■ **Exercise requirements**
Return each line of the records below that contains the string "Promise".
[Data for review Boundary: Start]
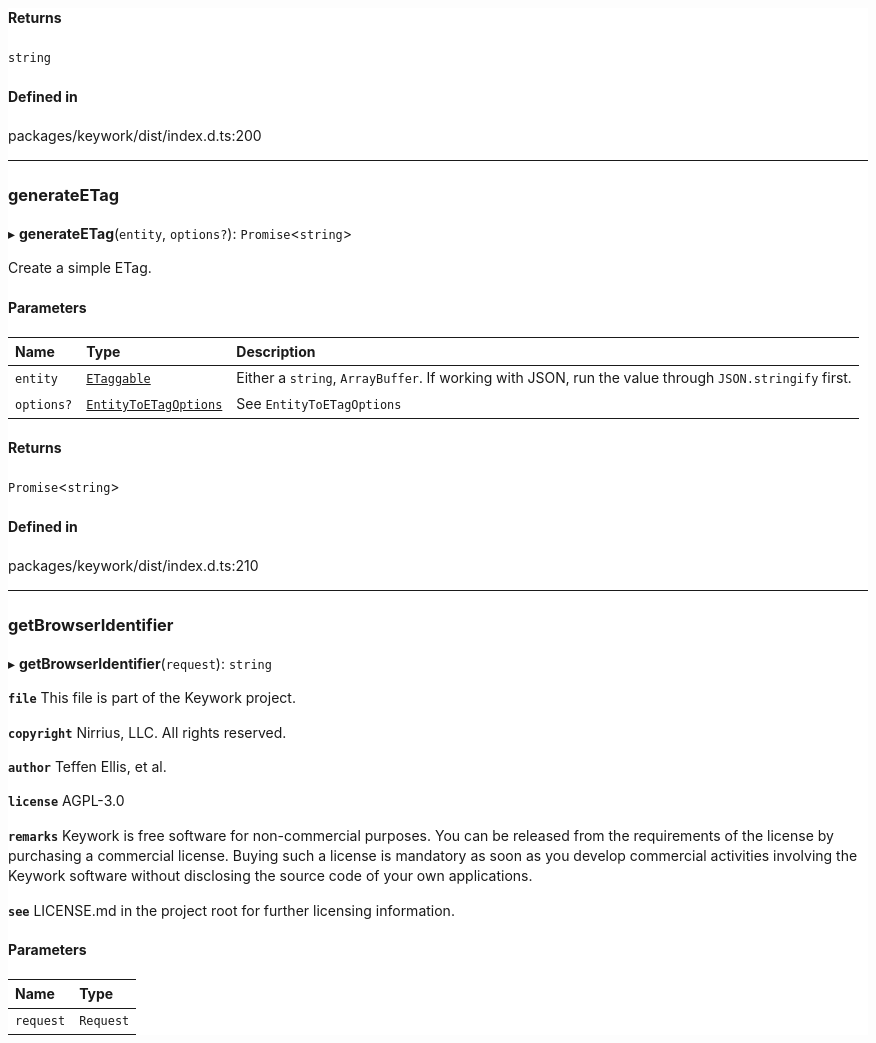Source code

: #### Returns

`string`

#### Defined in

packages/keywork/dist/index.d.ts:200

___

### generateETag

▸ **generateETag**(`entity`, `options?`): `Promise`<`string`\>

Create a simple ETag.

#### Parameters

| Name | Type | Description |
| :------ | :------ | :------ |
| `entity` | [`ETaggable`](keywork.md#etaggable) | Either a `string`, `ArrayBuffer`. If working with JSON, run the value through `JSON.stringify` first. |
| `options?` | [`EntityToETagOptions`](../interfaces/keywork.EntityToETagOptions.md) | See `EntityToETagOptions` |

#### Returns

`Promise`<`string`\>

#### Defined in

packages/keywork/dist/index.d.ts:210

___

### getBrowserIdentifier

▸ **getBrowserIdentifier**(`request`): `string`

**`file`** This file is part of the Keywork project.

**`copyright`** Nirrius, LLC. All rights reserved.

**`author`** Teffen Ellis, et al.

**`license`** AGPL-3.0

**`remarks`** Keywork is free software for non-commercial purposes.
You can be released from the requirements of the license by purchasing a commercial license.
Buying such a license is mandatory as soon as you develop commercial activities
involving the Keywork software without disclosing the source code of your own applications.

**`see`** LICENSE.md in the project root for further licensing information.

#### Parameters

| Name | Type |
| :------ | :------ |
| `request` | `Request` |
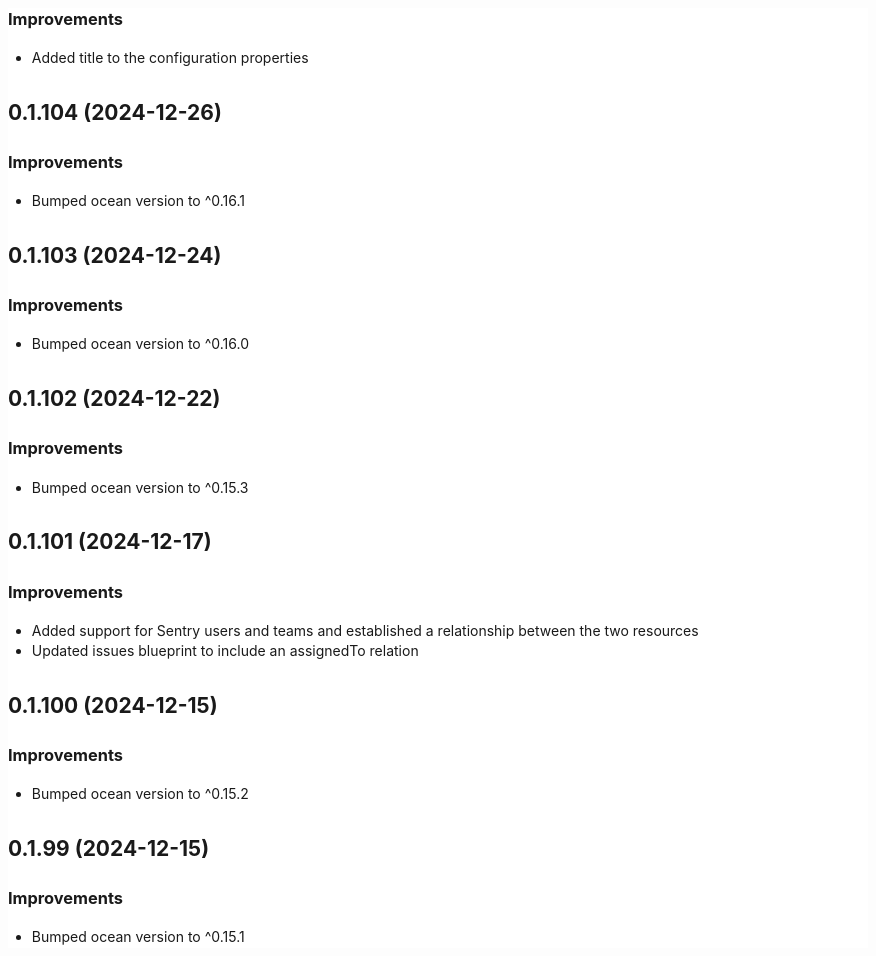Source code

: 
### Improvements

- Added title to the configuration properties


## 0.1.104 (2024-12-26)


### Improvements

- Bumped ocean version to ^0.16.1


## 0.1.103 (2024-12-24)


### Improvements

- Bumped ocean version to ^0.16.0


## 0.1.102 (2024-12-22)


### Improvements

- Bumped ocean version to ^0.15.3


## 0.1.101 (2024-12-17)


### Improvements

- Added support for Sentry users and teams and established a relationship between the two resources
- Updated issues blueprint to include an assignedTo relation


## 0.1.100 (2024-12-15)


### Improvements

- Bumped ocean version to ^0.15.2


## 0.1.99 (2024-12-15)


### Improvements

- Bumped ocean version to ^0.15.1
[Data for review Boundary: End]
■ **Expected answer**
▸ **generateETag**(`entity`, `options?`): `Promise`<`string`\>
`Promise`<`string`\>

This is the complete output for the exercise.